Chris youre work is so horrible yet so beautiful.Horrible in the fact that these people are addicts…homeless…prostitutes.Yet beautiful as you are bringing theyre troubles to the fore for everyone to see and possibly able to get help for these poor soles.My daughter is/was a heroin addict and i have seen how that drug destroys lifes both for the addict and their families,my daughter has been so lucky as she has had the love and support from her family.This christmas i will not be eating a wonderful meal on christmas day,i will be going to help the salvation army in london to help them feed the homeless.
There but for the grace of chance….
It’s great photography and writing
Just sad that all men are made to look like demons and women the Angels
I only hope thatvMen like Chris will hopefully tour the family court system, the divorce and child custody industry to see how regular males are raped in daylight by alimony and child custody
But hey men’s trears aren’t glamourous ….. Are they ?
vinayak
These images, and the accompanying prose, are heart-breaking and haunting. Chris and Cassie, I deeply admire what you are doing. You are messengers from another world, the seventh circle of hell, and you remind those of us who live comfortable lives that we can never afford to be complacent. I sincerely hope that Vanessa, Egypt and the others in your photos find a way out of their pain, with the help and support of compassionate others. I also hope that their trust in both of you will be a first step.
This story… elicits many emotions… is something sooo unfamiliar to most readers that it feels like fable… however, in the context of human history it almost seems banal–like it has been imprinted somewhere within everyone and is therefore predictable… these people are not actually that different from anyone else, but their lives are by way of either chaos or truly divine force.
If u ever get away like I was able to… never forget where u come from. This journey made you who you are a survivor! A skill so few truly have! With love
Chris may i ask what has happened to aidas neck plz…also i wondered if ever you get frightened by taking the pics…as in do you get threatened at all by the pimps ?Also how is aida doing…her photo bothered me as if you look hard you see a beautiful kind woman.
@Debbie. Here is what I wrote on Aida after I took that picture
“Aida was once very beautiful. All those on the streets say it. “If you don’t look at the hole in her neck, at the tube coming out of her stomach, and look at her eyes, you can still see the beauty.”
“She used to walk down the street with her sweet four year old, holding hands. Then she started using and she lost everything.”
Aida couldn’t talk, but gestured for money.
Her hospital band, still on her wrist, gave details. Admitted to a nursing home weeks ago, born forty years ago.

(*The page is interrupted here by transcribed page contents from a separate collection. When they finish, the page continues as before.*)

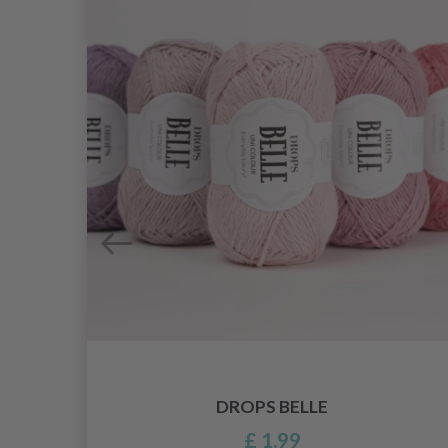
DROPS BELLE
£ 1.99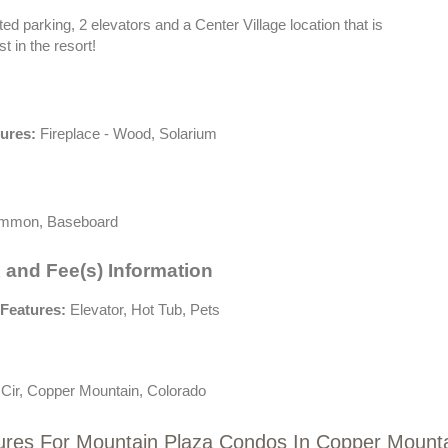
ted parking, 2 elevators and a Center Village location that is
t in the resort!
tures:
Fireplace - Wood, Solarium
mon, Baseboard
 and Fee(s) Information
Features:
Elevator, Hot Tub, Pets
 Cir, Copper Mountain, Colorado
ures For Mountain Plaza Condos In Copper Mount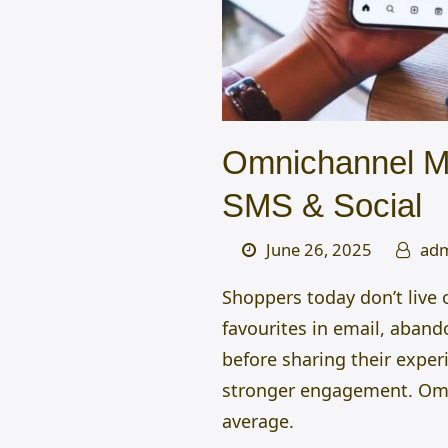
Omnichannel Ma
SMS & Social
June 26, 2025
ad
Shoppers today don’t live
favourites in email, aband
before sharing their exper
stronger engagement.
Om
average.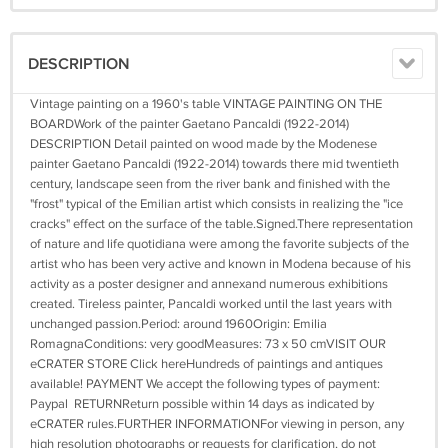
DESCRIPTION
Vintage painting on a 1960's table VINTAGE PAINTING ON THE
BOARDWork of the painter Gaetano Pancaldi (1922-2014)
DESCRIPTION Detail painted on wood made by the Modenese
painter Gaetano Pancaldi (1922-2014) towards there mid twentieth
century, landscape seen from the river bank and finished with the
"frost" typical of the Emilian artist which consists in realizing the "ice
cracks" effect on the surface of the table.Signed.There representation
of nature and life quotidiana were among the favorite subjects of the
artist who has been very active and known in Modena because of his
activity as a poster designer and annexand numerous exhibitions
created. Tireless painter, Pancaldi worked until the last years with
unchanged passion.Period: around 1960Origin: Emilia
RomagnaConditions: very goodMeasures: 73 x 50 cmVISIT OUR
eCRATER STORE Click hereHundreds of paintings and antiques
available! PAYMENT We accept the following types of payment:
Paypal RETURNReturn possible within 14 days as indicated by
eCRATER rules.FURTHER INFORMATIONFor viewing in person, any
high resolution photographs or requests for clarification, do not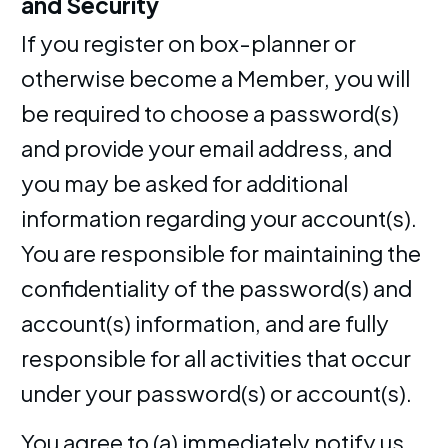
and Security
If you register on box-planner or
otherwise become a Member, you will
be required to choose a password(s)
and provide your email address, and
you may be asked for additional
information regarding your account(s).
You are responsible for maintaining the
confidentiality of the password(s) and
account(s) information, and are fully
responsible for all activities that occur
under your password(s) or account(s).
You agree to (a) immediately notify us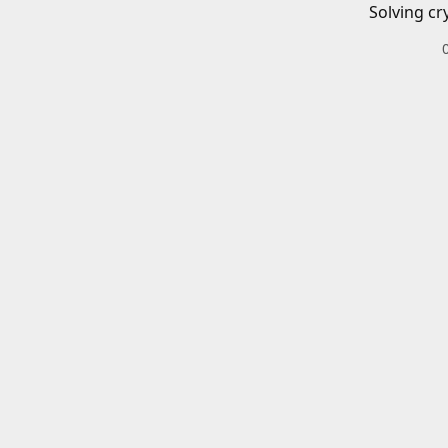
Solving cr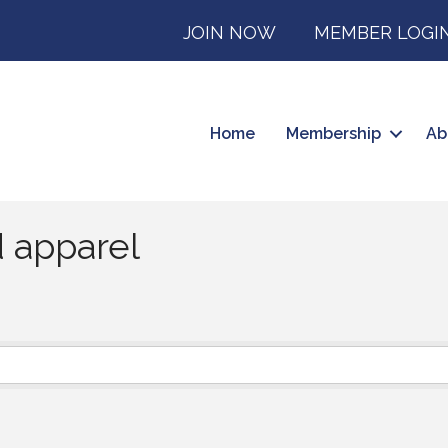
JOIN NOW
MEMBER LOGI
Home
Membership
Ab
 apparel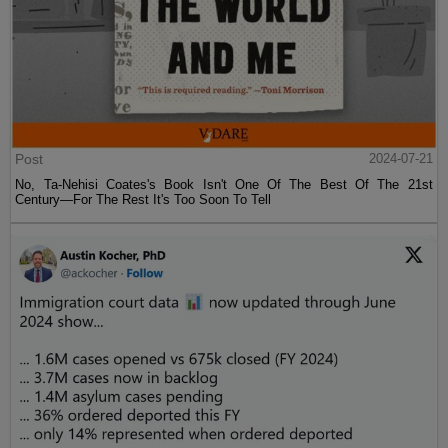
Post
2024-07-21
No, Ta-Nehisi Coates's Book Isn't One Of The Best Of The 21st
Century—For The Rest It's Too Soon To Tell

“She does this all the time. She leaves a hospital, does drugs for two or three days, then collapses and we call the ambulance. Don’t bother calling now, she won’t go.”
I hugged Aida. Her fragile body was wet in my hands. The smell from her, of rotting flesh, overpowered me.
I went behind my car and vomited. Then I cried.”
her rotting flesh, chris? how was it “rotting”?
I asked, “Has any man in your life ever treated you well?”
“Yes, one has. God.” <- i'm pretty much an atheist but this makes a strong case for "god" to me. thanks chris
Chris when i looked at the wound i thought it was rotting…how very very sad…i can see the beauty in her lovely face….where is her child now….omg i just want to cry…life can be so cruel..addiction is so cruel and society is so cruel towards these people….chris you are an angel you truly are xx
One way that we might break this cycle is to stop paying poor, unmarried women to have children … children who are at heightened risk to drop out of school, to have mental health problems, to go to prison, and, yes, to become addicts. It is very hard to fix broken lives. An ounce of prevention is worth a pound of cure!